John Ponder, who owns nearby Deer River Seafood, was angry that neither the company nor emergency officials gave residents a prompt alert.

“There should have been an alarm that went off two minutes after that leak happened. Two minutes is too long,” said Ponder, who inhaled ammonia and is having breathing problems despite getting away quickly in his truck.

Millard CFO Brian Vinchur said the plant was evacuated, the leak located and stopped, and authorities notified within 20 minutes. An alarm inside the plant warned workers of the leak, which was on the roof of a three-story freezer, he said. Placing another alarm outside the building could create problems, including false alerts, he said.

“We do feel like we responded timely and appropriately,” Vinchur said in an interview from headquarters in Omaha, Neb. “There are steps you have to go through, and we believe we handled them … in a timely manner.”

The director of the Occupational Safety and Health Administration in Mobile said there appeared to be a substantial period between the leak detection and the warnings.

“It’s definitely something we’ll look at,” said Kurt Petermeyer. “That relates back to their emergency response protocol.”

Petermeyer said ammonia spilled from a burst pipe inside the plant, but investigators hadn’t determined the cause since they had yet to enter the area because of lingering ammonia fumes.

“This was a failure of a pipe, not a leak, and a pretty substantial failure,” Petermeyer said.

Jim Bennett, the state commissioner of labor, said Wednesday inspectors were sent to look at the pressure vessels, which his agency regulates.

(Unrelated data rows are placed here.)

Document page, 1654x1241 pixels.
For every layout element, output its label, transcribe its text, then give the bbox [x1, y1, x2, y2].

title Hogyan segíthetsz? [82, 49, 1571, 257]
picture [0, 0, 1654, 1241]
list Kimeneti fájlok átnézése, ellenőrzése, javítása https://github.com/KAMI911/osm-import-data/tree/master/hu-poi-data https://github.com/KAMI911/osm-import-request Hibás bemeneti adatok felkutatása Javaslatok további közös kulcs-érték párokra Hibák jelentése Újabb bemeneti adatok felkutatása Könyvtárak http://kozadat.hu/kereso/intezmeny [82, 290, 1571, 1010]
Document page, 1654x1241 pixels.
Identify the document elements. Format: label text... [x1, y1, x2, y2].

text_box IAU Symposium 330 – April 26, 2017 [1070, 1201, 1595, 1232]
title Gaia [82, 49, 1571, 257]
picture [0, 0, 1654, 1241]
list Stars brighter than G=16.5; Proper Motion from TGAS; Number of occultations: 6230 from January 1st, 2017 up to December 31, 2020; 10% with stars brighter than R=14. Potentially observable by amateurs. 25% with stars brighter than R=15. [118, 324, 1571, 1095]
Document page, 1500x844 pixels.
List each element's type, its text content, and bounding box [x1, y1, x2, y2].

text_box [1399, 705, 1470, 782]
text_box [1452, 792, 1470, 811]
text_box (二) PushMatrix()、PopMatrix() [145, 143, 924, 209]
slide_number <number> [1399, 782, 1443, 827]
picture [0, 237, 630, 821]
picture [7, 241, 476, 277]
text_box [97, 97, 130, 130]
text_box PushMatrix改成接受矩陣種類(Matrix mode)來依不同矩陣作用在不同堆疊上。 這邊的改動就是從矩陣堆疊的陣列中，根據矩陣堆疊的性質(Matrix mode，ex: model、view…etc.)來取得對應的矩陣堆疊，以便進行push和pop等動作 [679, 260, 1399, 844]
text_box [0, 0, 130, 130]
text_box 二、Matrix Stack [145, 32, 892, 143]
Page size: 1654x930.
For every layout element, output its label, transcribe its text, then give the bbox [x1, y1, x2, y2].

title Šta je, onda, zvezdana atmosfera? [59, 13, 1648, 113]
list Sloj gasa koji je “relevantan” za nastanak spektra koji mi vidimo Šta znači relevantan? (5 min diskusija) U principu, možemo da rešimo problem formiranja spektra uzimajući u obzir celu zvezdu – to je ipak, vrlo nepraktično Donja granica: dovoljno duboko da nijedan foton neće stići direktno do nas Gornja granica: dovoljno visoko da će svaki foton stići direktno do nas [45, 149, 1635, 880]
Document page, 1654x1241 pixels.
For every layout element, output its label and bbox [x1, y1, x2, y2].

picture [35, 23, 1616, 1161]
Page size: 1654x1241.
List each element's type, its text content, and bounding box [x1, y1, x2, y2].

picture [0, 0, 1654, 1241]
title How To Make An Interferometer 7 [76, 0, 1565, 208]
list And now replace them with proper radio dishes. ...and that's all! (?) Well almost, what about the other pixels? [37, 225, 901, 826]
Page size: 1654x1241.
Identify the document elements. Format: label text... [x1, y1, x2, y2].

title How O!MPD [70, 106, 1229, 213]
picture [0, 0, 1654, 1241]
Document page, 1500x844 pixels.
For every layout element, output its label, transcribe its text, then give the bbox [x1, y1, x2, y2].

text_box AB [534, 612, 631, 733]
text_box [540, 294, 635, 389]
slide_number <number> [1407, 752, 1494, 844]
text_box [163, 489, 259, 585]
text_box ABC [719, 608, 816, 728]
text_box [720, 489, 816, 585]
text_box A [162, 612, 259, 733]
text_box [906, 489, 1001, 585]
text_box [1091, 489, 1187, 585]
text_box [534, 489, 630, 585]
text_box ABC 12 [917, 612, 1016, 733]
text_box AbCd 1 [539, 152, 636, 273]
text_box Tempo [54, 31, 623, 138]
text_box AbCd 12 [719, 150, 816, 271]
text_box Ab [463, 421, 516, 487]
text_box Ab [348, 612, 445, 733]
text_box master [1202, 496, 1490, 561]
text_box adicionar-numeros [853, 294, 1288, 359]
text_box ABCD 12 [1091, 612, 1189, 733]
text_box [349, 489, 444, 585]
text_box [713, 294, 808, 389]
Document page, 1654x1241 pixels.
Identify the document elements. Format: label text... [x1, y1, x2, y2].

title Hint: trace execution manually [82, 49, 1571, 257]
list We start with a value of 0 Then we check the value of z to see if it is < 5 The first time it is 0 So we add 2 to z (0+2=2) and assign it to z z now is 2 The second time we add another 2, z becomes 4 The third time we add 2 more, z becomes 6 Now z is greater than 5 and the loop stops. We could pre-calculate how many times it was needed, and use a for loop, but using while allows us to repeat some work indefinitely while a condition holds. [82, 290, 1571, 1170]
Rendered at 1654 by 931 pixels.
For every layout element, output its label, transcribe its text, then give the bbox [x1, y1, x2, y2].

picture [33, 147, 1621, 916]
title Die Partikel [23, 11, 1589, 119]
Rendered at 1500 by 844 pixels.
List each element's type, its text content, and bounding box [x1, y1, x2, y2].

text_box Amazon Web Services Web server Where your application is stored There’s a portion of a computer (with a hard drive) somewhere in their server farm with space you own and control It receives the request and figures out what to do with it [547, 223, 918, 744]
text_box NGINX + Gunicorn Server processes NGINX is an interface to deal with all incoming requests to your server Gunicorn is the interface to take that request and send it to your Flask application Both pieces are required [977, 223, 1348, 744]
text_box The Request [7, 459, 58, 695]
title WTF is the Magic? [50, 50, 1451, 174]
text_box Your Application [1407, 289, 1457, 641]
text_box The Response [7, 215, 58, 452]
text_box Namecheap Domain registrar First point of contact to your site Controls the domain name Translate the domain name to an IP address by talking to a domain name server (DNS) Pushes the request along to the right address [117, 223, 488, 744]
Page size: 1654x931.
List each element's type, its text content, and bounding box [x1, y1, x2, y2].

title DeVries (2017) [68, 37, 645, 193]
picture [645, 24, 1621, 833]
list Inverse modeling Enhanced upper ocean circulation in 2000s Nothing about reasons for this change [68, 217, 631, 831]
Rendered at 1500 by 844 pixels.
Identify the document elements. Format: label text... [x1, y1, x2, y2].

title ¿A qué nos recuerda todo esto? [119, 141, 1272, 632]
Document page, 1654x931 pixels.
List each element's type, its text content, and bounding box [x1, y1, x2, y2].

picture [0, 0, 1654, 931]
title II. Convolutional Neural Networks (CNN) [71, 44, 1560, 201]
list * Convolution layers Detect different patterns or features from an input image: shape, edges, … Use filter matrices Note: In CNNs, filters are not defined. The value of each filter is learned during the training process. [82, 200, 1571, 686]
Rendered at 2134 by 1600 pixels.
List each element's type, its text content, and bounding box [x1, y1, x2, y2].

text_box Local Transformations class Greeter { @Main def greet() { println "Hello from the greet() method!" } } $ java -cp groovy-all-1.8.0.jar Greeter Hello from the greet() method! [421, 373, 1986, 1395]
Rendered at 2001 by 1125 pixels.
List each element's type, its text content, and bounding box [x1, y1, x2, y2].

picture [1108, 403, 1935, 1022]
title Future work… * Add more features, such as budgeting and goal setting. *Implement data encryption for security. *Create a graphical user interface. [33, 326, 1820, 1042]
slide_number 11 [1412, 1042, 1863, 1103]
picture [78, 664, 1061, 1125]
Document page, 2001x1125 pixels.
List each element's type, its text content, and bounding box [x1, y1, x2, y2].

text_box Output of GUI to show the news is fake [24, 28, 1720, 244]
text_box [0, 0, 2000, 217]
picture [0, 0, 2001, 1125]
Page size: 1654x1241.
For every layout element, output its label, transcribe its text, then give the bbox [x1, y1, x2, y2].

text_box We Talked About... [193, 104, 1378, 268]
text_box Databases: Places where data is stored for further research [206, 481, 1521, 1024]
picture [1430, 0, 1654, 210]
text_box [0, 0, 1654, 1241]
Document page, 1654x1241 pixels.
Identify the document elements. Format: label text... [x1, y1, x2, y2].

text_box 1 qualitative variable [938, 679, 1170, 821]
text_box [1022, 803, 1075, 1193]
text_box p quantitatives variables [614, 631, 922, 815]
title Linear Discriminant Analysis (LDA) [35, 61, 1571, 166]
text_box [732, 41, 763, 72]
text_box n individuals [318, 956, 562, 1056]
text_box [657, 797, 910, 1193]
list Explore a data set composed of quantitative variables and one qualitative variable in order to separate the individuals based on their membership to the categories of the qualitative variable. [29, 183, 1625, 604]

He said the company does not have a record of violations in maintaining pressure vessels.

The U.S. Department of Agriculture, which monitors safety in plants that process poultry, also has no record of previous safety problems at Millard Refrigerated Services, USDA spokesman Neil Gaffney said.

Ponder said fire trucks and medics were on the scene long before the warning siren went off.

“The whole other side of the river was … just a fog. I didn’t recognize it when it was right around me,” said Ponder, who was taken to a hospital by ambulance and still has a scratchy throat. “I had my shirt in my mouth because you couldn’t breathe. That (stuff) just about got me.”